25 Years of Predictions:
Our Greatest Hits
Predicting the future isn't easy. Sometimes PC World has been right on the money. At other times, we've missed it by a mile. Here are three predictions we made that were eerily prescient--and three where we may have been a bit too optimistic.
What we said: "The mouse will bask in the computer world limelight... Like the joystick before it, though, the mouse will fade someday into familiarity."
We hit that one out of the park. Mice are so commonplace that they're practically disposable.
1984 What we said: "Microsoft Windows should have a lasting effect on the entire personal computer industry."
"Lasting" was an understatement. Windows has now amassed for Microsoft total revenues in the tens of billions of dollars and is so ubiquitous and influential that it has been almost perpetually embroiled in one lawsuit or another, usually involving charges of monopoly or of trademark and patent infringements.

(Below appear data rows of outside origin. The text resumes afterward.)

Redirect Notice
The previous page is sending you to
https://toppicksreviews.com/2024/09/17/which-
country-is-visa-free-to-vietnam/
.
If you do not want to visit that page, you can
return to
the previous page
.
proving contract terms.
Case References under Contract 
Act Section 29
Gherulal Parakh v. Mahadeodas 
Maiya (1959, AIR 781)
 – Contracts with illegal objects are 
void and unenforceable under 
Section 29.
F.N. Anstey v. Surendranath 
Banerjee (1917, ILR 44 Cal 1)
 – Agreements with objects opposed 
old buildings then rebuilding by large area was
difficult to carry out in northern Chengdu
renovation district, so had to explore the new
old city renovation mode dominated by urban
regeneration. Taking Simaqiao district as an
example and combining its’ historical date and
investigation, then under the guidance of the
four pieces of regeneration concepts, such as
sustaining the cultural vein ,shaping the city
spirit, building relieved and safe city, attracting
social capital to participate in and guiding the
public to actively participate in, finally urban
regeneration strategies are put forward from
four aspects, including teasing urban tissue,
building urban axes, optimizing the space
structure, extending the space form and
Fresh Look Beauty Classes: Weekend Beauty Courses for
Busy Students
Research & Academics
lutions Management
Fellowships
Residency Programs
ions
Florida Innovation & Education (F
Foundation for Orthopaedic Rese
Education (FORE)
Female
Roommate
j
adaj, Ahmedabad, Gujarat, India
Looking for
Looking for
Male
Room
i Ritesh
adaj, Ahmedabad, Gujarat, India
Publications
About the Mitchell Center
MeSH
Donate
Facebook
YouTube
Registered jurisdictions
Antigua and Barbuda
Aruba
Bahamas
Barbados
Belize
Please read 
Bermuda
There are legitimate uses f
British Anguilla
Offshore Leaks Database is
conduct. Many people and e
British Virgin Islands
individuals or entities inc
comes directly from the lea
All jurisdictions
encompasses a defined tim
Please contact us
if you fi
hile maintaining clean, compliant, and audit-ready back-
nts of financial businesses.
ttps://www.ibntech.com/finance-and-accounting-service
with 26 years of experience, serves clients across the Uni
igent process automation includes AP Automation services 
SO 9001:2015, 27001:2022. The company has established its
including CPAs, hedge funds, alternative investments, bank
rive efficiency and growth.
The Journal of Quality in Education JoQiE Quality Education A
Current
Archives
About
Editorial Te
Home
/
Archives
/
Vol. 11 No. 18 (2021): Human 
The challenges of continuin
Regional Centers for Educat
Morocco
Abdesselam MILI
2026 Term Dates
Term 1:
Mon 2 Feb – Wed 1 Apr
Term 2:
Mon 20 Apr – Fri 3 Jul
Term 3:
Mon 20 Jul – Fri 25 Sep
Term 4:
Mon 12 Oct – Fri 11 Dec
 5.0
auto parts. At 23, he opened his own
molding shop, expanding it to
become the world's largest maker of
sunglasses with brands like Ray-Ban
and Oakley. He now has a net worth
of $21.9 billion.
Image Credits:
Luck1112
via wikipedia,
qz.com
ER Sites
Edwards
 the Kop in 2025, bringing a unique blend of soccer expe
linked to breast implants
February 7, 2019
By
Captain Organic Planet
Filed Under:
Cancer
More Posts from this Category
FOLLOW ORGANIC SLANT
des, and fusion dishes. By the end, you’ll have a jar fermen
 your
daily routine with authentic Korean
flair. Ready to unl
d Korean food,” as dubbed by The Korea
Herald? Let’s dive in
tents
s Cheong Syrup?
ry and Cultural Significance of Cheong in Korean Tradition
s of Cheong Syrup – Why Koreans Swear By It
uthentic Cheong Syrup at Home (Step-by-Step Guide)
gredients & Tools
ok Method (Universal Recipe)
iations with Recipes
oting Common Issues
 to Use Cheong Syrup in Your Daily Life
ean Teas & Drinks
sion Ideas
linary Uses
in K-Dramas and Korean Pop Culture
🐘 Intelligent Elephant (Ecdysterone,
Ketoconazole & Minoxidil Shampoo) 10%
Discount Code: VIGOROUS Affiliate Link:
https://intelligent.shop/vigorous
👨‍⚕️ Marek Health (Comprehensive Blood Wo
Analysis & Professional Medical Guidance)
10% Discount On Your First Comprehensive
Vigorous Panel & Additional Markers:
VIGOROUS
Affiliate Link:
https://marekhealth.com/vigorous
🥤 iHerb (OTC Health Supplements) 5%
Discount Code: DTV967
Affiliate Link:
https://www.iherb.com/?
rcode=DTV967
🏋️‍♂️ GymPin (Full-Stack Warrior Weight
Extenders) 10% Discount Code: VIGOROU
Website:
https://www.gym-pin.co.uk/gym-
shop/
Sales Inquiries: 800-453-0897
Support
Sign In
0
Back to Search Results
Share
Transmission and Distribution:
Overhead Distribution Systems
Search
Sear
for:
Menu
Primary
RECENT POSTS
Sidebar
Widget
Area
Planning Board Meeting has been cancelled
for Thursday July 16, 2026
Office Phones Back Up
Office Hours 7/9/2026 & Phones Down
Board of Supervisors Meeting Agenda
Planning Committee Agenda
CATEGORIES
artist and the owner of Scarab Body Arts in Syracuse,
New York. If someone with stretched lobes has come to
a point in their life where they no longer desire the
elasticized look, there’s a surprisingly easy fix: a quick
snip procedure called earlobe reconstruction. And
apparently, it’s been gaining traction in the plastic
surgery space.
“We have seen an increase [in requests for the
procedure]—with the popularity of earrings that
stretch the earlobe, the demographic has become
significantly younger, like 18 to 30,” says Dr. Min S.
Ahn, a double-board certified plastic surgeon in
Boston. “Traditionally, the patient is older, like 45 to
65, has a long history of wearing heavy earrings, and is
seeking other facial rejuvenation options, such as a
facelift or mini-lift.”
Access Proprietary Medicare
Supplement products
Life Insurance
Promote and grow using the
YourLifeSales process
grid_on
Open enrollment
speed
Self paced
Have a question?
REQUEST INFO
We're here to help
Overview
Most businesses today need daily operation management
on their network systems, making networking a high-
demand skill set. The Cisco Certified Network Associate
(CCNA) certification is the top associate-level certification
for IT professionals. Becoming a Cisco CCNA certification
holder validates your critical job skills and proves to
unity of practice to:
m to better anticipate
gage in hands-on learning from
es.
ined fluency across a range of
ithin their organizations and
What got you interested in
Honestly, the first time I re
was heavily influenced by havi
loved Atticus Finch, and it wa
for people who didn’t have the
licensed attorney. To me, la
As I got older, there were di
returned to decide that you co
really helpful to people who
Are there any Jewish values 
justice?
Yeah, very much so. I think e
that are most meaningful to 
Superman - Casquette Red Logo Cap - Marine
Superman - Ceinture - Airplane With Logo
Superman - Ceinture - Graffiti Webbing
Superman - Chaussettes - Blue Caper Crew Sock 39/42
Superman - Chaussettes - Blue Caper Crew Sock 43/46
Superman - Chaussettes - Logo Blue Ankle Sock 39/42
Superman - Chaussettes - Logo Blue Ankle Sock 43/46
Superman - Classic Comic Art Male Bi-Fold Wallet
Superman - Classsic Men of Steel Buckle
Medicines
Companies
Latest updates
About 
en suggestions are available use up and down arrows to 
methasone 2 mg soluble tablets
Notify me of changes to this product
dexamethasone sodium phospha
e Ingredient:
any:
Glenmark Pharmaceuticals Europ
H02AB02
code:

What we said:"In the future you'll have this little box containing all your files and programs... It's very likely that eventually people will always carry their data with them."
For most people, that little box is now also their MP3 player or cell phone.
And Biggest Misses
What we said: "When you walk into an office in 1998, the PC will sense your presence, switch itself on, and promptly deliver your overnight e-mail, sorted in order of importance."
When we arrive in our office, the computer ignores us, slowly delivers the overnight e-mail, and puts all the spam on top.
What we said: "Within five years... batteries that last a year, like watch batteries today, will power [PDAs]."
Perhaps our biggest whiff of all time. Not only do these superbatteries not exist (nor are they even remotely in sight), but PDAs are pretty much dead too.
2000 What we said: We wrote about future "computers that pay attention to you, sensing where you are, what you're doing, and even what your vital signs are... Products incorporating this kind of technology...could hit the market within a year."
While many devices now feature location-sensing hardware, such a PC has yet to come to pass. And frankly, we'd be glad to be wrong about this one.